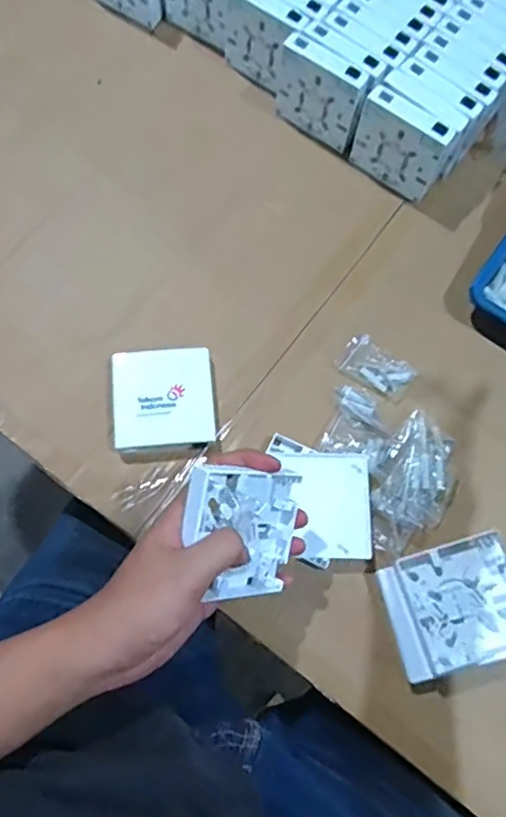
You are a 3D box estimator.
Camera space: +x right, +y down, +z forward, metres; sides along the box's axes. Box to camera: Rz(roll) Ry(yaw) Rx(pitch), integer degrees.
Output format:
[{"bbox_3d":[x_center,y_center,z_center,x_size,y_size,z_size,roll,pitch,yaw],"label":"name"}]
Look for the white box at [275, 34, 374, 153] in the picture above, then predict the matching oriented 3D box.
[{"bbox_3d":[0.066,-0.305,0.593,0.087,0.083,0.023,35,74,8],"label":"white box"}]

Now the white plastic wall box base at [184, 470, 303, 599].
[{"bbox_3d":[-0.009,0.084,0.404,0.087,0.017,0.086,8,93,-43],"label":"white plastic wall box base"}]

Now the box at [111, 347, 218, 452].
[{"bbox_3d":[-0.078,-0.007,0.531,0.086,0.026,0.086,-5,73,-4],"label":"box"}]

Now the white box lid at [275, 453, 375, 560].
[{"bbox_3d":[0.061,0.079,0.499,0.074,0.009,0.083,4,73,-1],"label":"white box lid"}]

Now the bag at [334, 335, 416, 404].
[{"bbox_3d":[0.112,-0.038,0.551,0.066,0.007,0.042,32,74,7],"label":"bag"}]

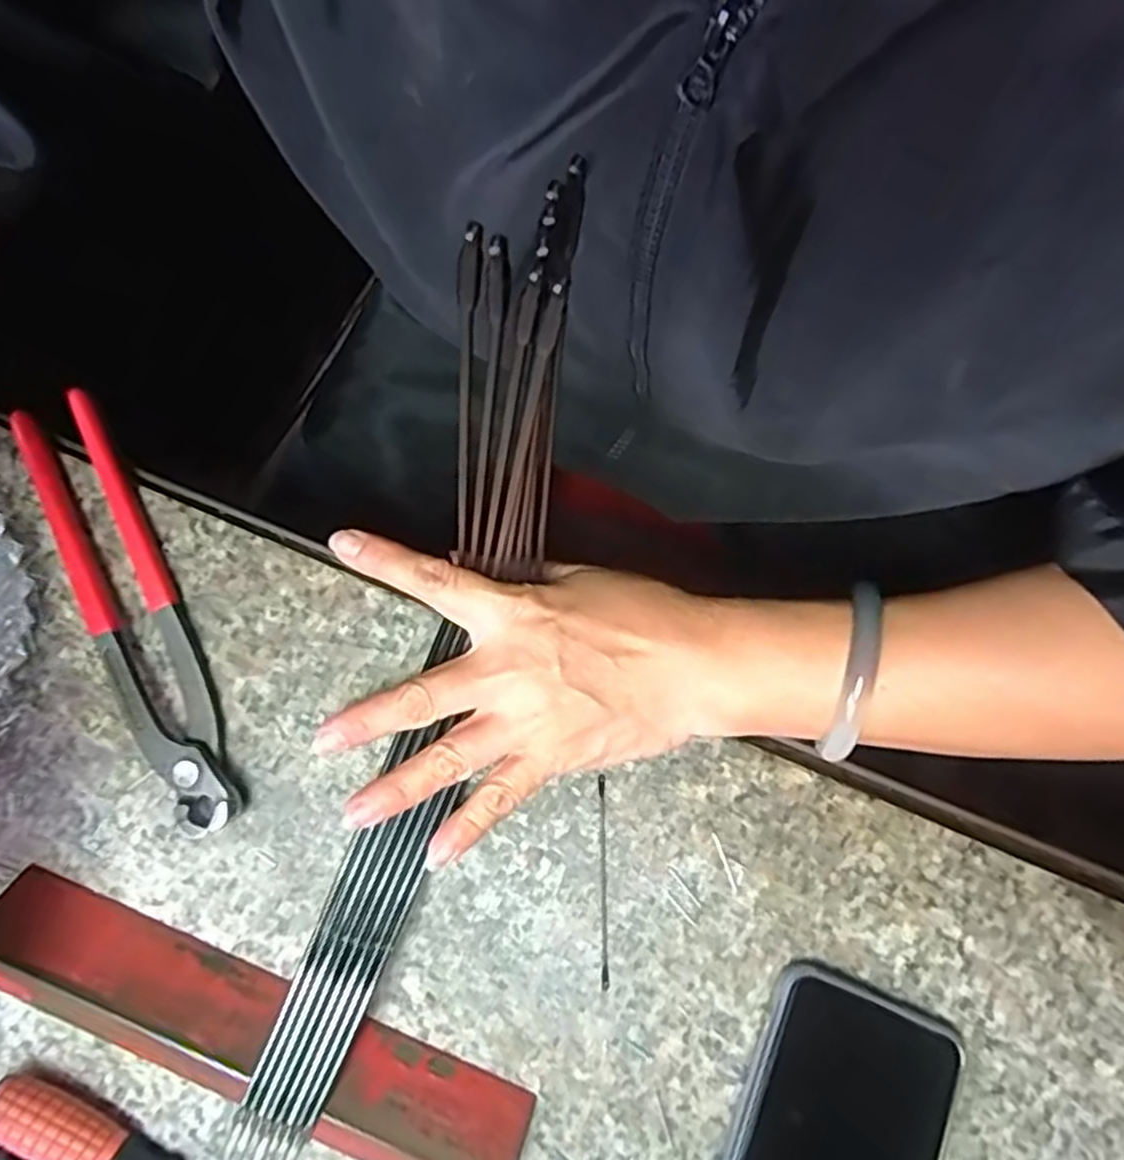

Problem:
After removing each picture, print the entries above exactly as they were.

Answer to this exercise:
You are a 3D box estimator.
Camera space: +x right, +y down, +z forward, metres; sides along the box's axes. Box to camera: Rz(roll) Ry(yaw) Rx(pitch), integer degrees.
Output format:
[{"bbox_3d":[x_center,y_center,z_center,x_size,y_size,z_size,roll,pitch,yaw],"label":"name"}]
Look for the white box at [275, 34, 374, 153] in the picture above, then predict the matching oriented 3D box.
[{"bbox_3d":[0.066,-0.305,0.593,0.087,0.083,0.023,35,74,8],"label":"white box"}]

Now the white plastic wall box base at [184, 470, 303, 599].
[{"bbox_3d":[-0.009,0.084,0.404,0.087,0.017,0.086,8,93,-43],"label":"white plastic wall box base"}]

Now the box at [111, 347, 218, 452].
[{"bbox_3d":[-0.078,-0.007,0.531,0.086,0.026,0.086,-5,73,-4],"label":"box"}]

Now the white box lid at [275, 453, 375, 560].
[{"bbox_3d":[0.061,0.079,0.499,0.074,0.009,0.083,4,73,-1],"label":"white box lid"}]

Now the bag at [334, 335, 416, 404].
[{"bbox_3d":[0.112,-0.038,0.551,0.066,0.007,0.042,32,74,7],"label":"bag"}]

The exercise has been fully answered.